What you need to know:

  1. Asterisk has some problems with H323. If your provider supplies SIP, ask them for SIP instead.

  2. You may build a whole IVR on dial plans in your extensions.conf, but for complex tasks it's better to use AGI. These are Perl or Python or whatever language scripts that implement your IVR logic. Each AGI session spans a child process, use FastAGI and a network daemon if you expect frequent connections.

  3. Multiple concurrent calls are not a problem, my installation of Asterisk on a simple PC handles hundreds sumultaneous calls.

  4. The only things that may really affect performance are sound conversion and tone detection.

    To improve performance, you should:

    1. Stick to one codec (µLaw is that I use), force all SIP connections to use that codec, and preconvert all your sound files to it using sox -t ul. As soon as you've done it, all Asterisk operation amounts to reading the file bytes from disk and sending them over network with just basic wrapping. There are no math, nothing except simple read-wrap-send operations.
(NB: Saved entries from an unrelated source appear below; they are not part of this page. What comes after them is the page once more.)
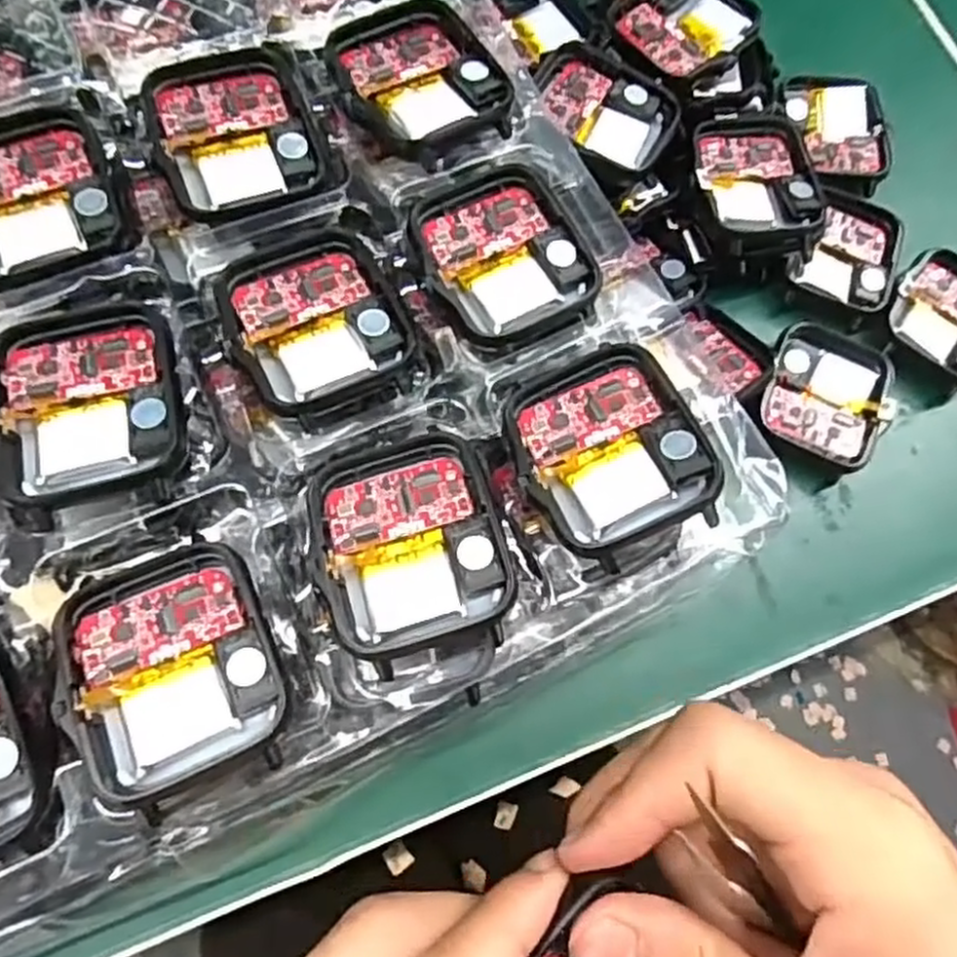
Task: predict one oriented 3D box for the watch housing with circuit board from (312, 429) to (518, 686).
[{"bbox_3d":[-0.014,0.013,0.153,0.037,0.006,0.045,-15,74,-10],"label":"watch housing with circuit board"}]

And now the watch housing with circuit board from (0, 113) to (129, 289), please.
[{"bbox_3d":[-0.105,-0.067,0.176,0.039,0.006,0.042,-17,74,-11],"label":"watch housing with circuit board"}]

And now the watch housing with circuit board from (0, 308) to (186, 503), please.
[{"bbox_3d":[-0.082,-0.018,0.157,0.037,0.004,0.042,-12,73,-9],"label":"watch housing with circuit board"}]

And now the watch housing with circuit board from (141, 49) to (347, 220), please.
[{"bbox_3d":[-0.060,-0.086,0.185,0.039,0.010,0.043,-21,75,-12],"label":"watch housing with circuit board"}]

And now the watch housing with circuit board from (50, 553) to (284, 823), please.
[{"bbox_3d":[-0.058,0.036,0.142,0.038,0.008,0.044,-21,75,-11],"label":"watch housing with circuit board"}]

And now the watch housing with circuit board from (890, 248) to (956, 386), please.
[{"bbox_3d":[0.153,-0.052,0.245,0.038,0.015,0.043,39,73,8],"label":"watch housing with circuit board"}]

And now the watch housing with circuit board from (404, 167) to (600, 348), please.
[{"bbox_3d":[0.006,-0.055,0.181,0.039,0.007,0.044,-20,75,-11],"label":"watch housing with circuit board"}]

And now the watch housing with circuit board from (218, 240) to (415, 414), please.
[{"bbox_3d":[-0.037,-0.037,0.171,0.038,0.006,0.043,-26,76,-13],"label":"watch housing with circuit board"}]

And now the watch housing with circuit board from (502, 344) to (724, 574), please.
[{"bbox_3d":[0.027,-0.007,0.160,0.036,0.011,0.046,-19,74,-11],"label":"watch housing with circuit board"}]

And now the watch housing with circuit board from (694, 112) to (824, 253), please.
[{"bbox_3d":[0.085,-0.093,0.234,0.036,0.015,0.047,-7,74,-7],"label":"watch housing with circuit board"}]

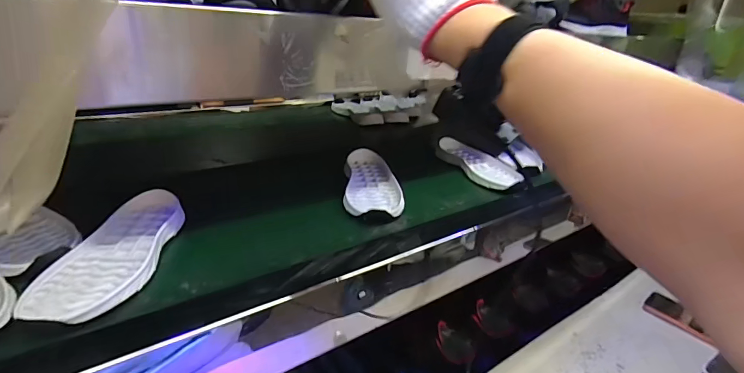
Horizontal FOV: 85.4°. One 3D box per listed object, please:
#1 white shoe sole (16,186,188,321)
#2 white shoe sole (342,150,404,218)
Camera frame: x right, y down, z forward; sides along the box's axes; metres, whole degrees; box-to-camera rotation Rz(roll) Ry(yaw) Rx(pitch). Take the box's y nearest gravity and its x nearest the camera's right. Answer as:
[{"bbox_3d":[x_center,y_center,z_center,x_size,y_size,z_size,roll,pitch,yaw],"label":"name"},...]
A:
[{"bbox_3d":[-0.248,0.059,0.393,0.081,0.028,0.191,5,23,-1],"label":"white shoe sole"},{"bbox_3d":[0.001,-0.009,0.601,0.080,0.032,0.207,3,23,-5],"label":"white shoe sole"}]

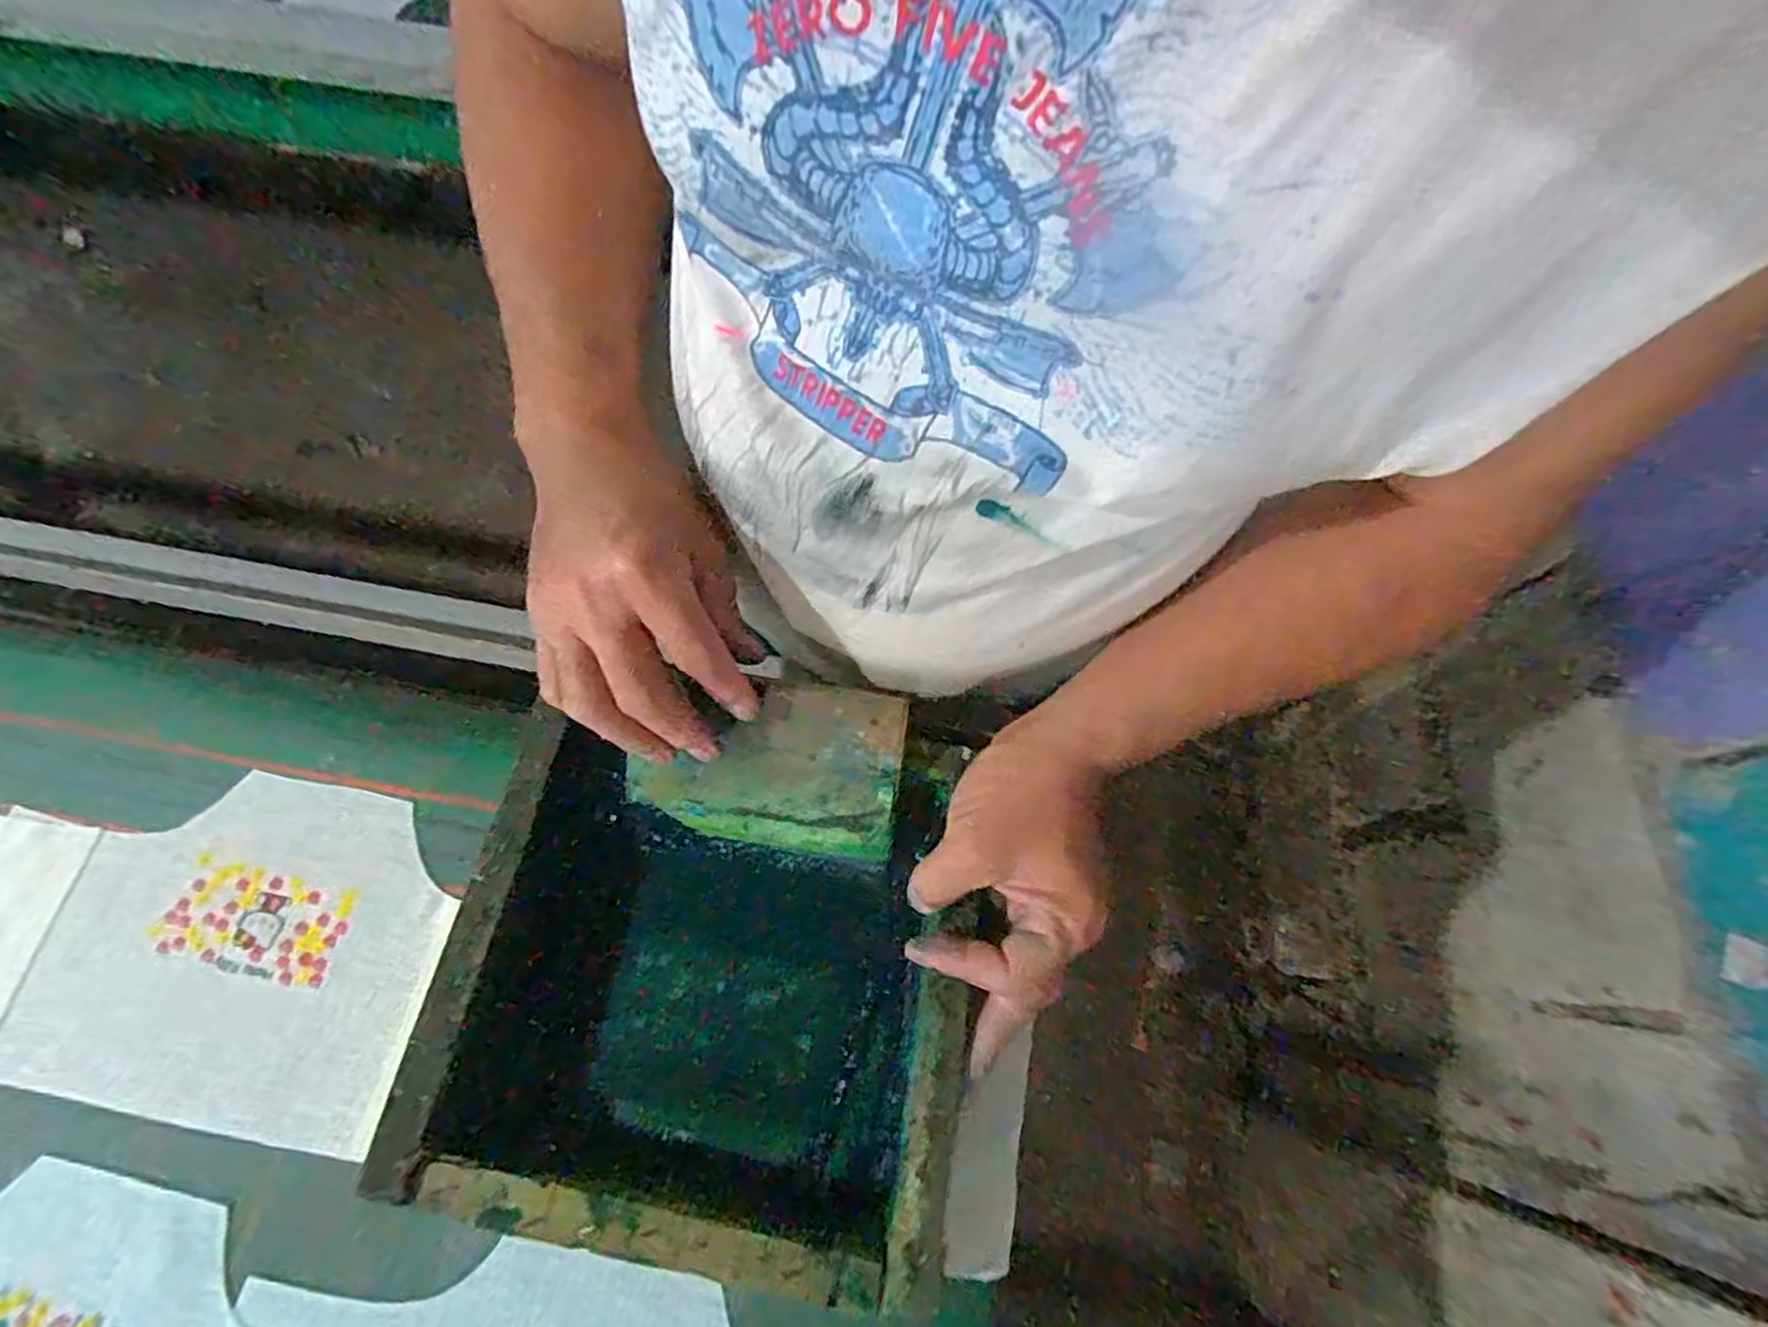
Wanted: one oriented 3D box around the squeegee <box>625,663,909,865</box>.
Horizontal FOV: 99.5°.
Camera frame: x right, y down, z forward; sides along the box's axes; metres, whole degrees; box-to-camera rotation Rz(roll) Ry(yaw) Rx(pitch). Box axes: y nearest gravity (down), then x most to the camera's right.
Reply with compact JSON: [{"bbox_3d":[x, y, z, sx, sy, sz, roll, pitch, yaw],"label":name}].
[{"bbox_3d":[-0.063,0.054,0.391,0.139,0.009,0.094,8,106,6],"label":"squeegee"}]

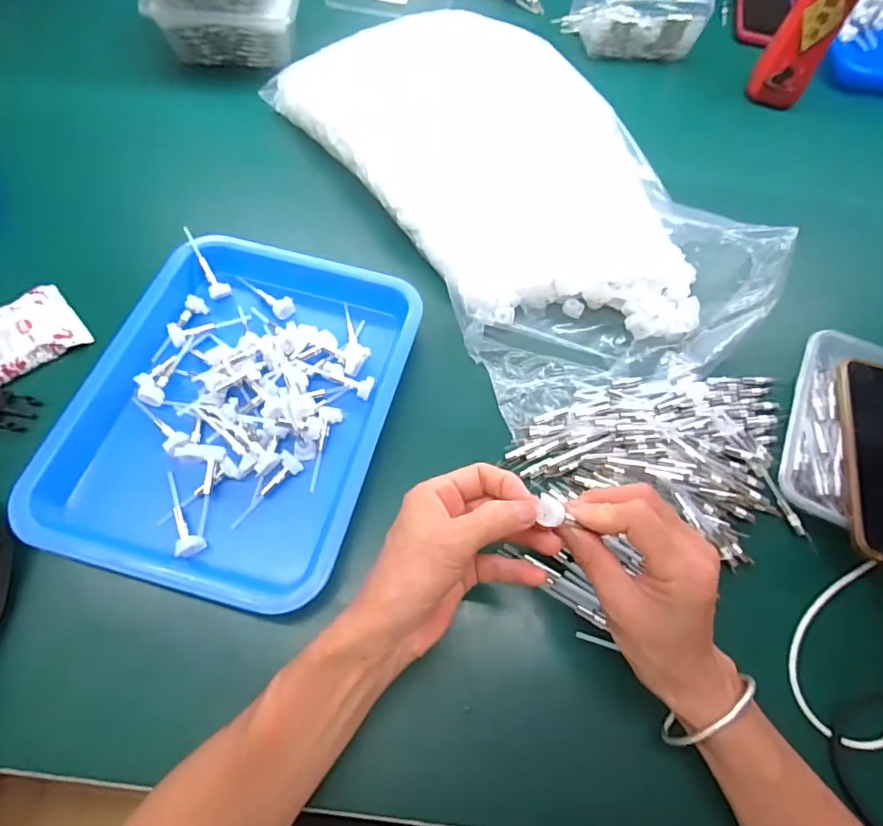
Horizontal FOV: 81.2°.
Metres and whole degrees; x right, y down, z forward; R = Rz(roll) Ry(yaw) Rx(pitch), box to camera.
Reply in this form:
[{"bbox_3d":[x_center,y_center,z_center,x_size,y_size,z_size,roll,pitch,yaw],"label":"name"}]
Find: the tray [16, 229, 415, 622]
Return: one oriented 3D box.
[{"bbox_3d":[-0.154,-0.014,0.403,0.228,0.031,0.286,14,64,3],"label":"tray"}]

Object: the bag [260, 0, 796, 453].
[{"bbox_3d":[0.067,-0.226,0.495,0.277,0.070,0.479,-27,69,-15],"label":"bag"}]

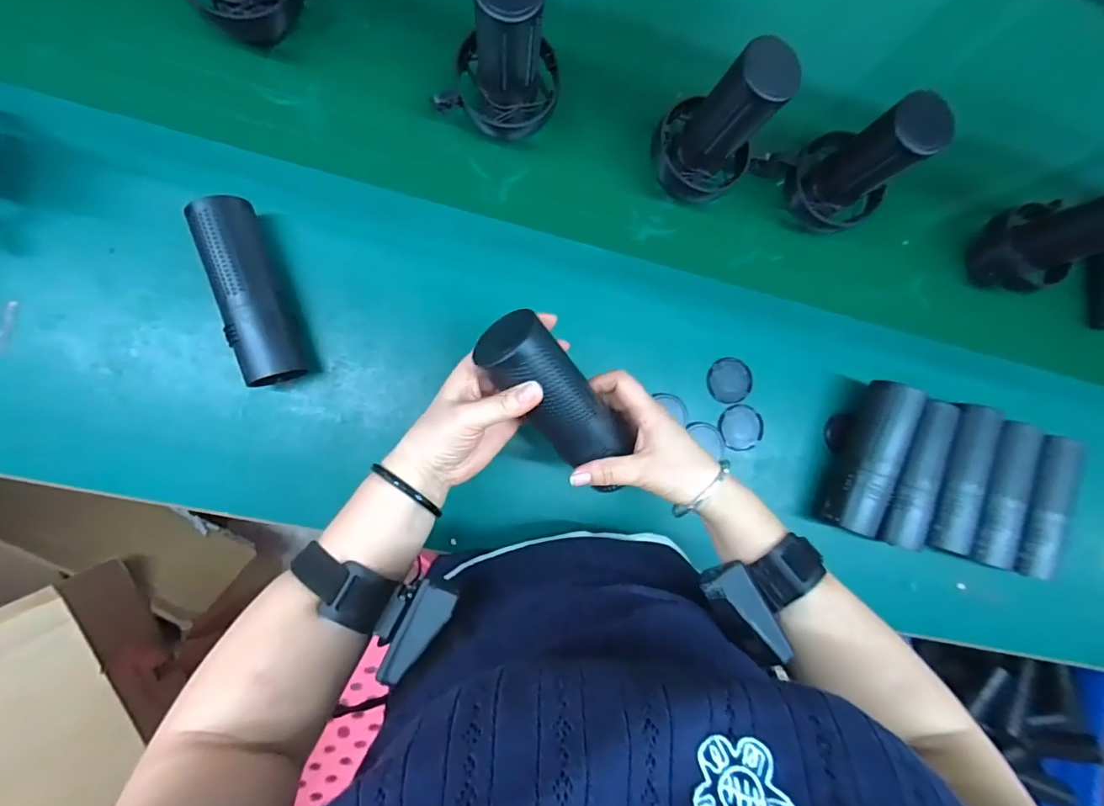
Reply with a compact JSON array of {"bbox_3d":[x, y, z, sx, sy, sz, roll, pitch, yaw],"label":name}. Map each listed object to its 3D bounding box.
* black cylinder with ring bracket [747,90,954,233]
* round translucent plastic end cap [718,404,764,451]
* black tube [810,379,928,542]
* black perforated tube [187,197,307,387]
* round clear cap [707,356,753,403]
[{"bbox_3d":[0.286,-0.230,0.478,0.086,0.153,0.116,-36,94,-7],"label":"black cylinder with ring bracket"},{"bbox_3d":[0.209,0.027,0.546,0.051,0.004,0.048,-2,89,-8],"label":"round translucent plastic end cap"},{"bbox_3d":[0.340,0.059,0.540,0.058,0.060,0.162,22,86,-7],"label":"black tube"},{"bbox_3d":[-0.272,-0.100,0.457,0.053,0.057,0.167,-19,92,-8],"label":"black perforated tube"},{"bbox_3d":[0.197,-0.025,0.544,0.050,0.007,0.049,0,89,-8],"label":"round clear cap"}]

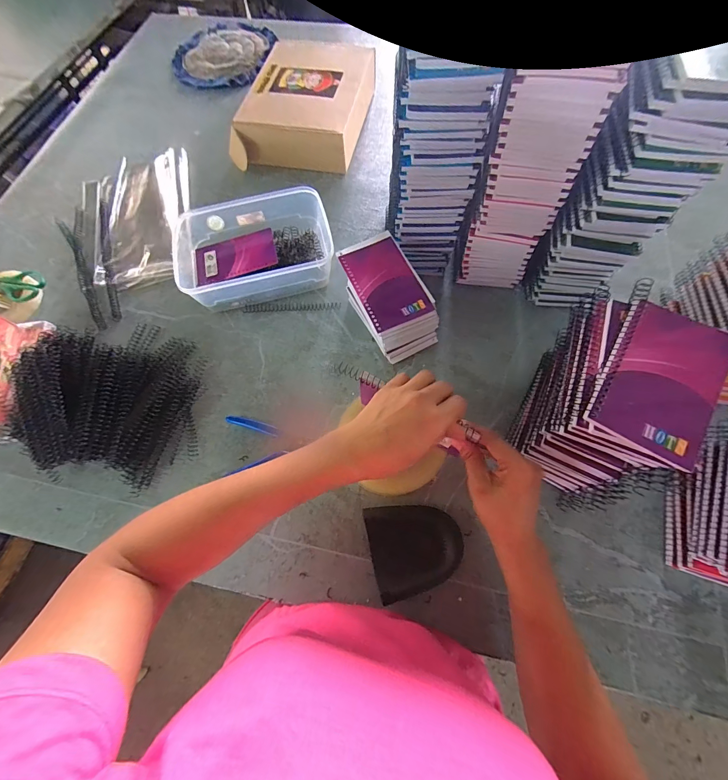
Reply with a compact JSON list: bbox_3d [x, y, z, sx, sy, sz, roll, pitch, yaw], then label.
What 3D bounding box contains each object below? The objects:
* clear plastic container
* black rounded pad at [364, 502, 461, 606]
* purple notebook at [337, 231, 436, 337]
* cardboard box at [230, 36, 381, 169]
[{"bbox_3d":[-0.179,-0.231,0.547,0.244,0.068,0.192,-10,70,-2],"label":"clear plastic container"},{"bbox_3d":[0.061,0.189,0.396,0.106,0.039,0.097,-7,70,-1],"label":"black rounded pad"},{"bbox_3d":[0.026,-0.145,0.441,0.083,0.013,0.140,-23,71,-7],"label":"purple notebook"},{"bbox_3d":[-0.112,-0.563,0.668,0.214,0.082,0.312,12,70,6],"label":"cardboard box"}]

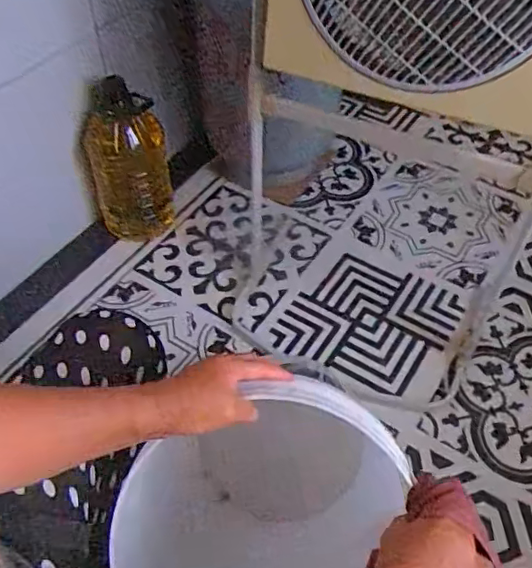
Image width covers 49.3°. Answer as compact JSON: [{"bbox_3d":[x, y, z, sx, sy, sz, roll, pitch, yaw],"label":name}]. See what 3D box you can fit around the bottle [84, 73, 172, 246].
[{"bbox_3d":[-0.282,-0.245,1.178,0.152,0.340,0.101,-14,53,-12],"label":"bottle"}]

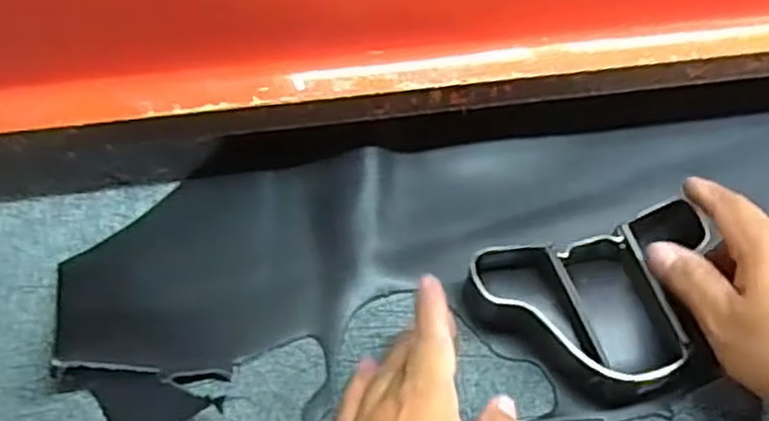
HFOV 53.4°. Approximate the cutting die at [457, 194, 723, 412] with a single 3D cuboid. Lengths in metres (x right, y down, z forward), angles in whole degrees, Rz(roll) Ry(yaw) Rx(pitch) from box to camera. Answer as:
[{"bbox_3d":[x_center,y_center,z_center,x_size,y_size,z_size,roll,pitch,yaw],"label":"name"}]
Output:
[{"bbox_3d":[0.122,0.057,0.417,0.133,0.038,0.097,-14,60,-10],"label":"cutting die"}]

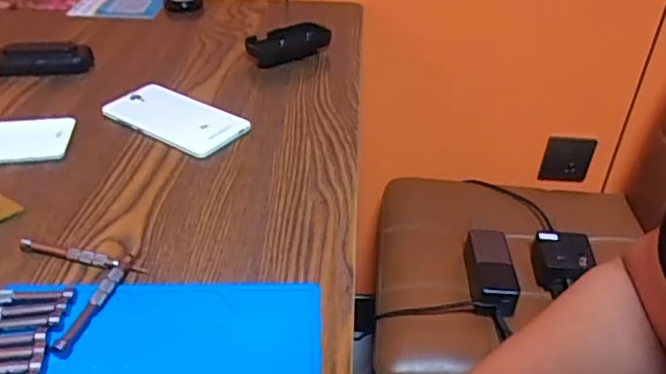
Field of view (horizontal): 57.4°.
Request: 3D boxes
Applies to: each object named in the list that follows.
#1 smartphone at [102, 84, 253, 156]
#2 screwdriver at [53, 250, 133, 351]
[{"bbox_3d":[-0.165,-0.074,0.638,0.155,0.010,0.071,22,41,26],"label":"smartphone"},{"bbox_3d":[-0.165,0.079,0.429,0.011,0.012,0.093,10,37,12],"label":"screwdriver"}]

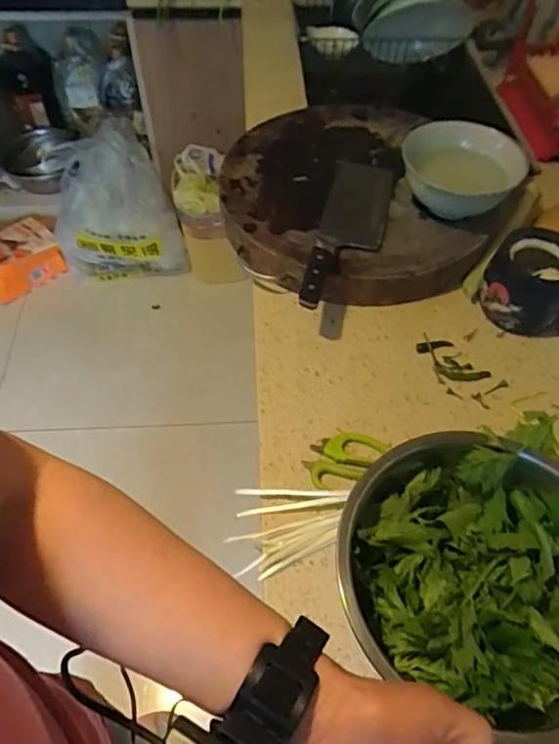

    2. Ask your provider to detect tones on his side and send them to you out of band, using RFC 2833. Tone detection is quite a CPU consuming operation, let them do it theirselves.

    I personally run Asterisk on a 2,66 MHz Celeron IV with 2048 MB RAM, under Fedora 10 X86_64. 150 connections at once work OK, there are no delays.

    Overall traffic amounts to about 9.6 KByte/sec per connection. For a modern VPS there should be no problem at all.

like image 134
Quassnoi Avatar answered Oct 15 '22 20:10

Quassnoi


Asterisk rocks. For a few lines a simple P3 or better will do. Don't virtualise the PBX; Asterisk relies on pretty accurate timing.

FreePBX makes it really easy to set up an IVR - got a decent web-based front end and supports some cool Asterisk tools out of the box.

EDIT: FreePBX isn't Asterisk - it is a pretty interface that generates the configs for you. Trixbox includes it by default if you want a simple point and shoot solution.

If your VoIP account supports multiple incoming lines then Asterisk will use them just fine. You also need sufficient Internet bandwidth and decent QoS. For more than one line on a business system I would insist on a dedicated connection so you don't experience dropouts when users are accessing the net.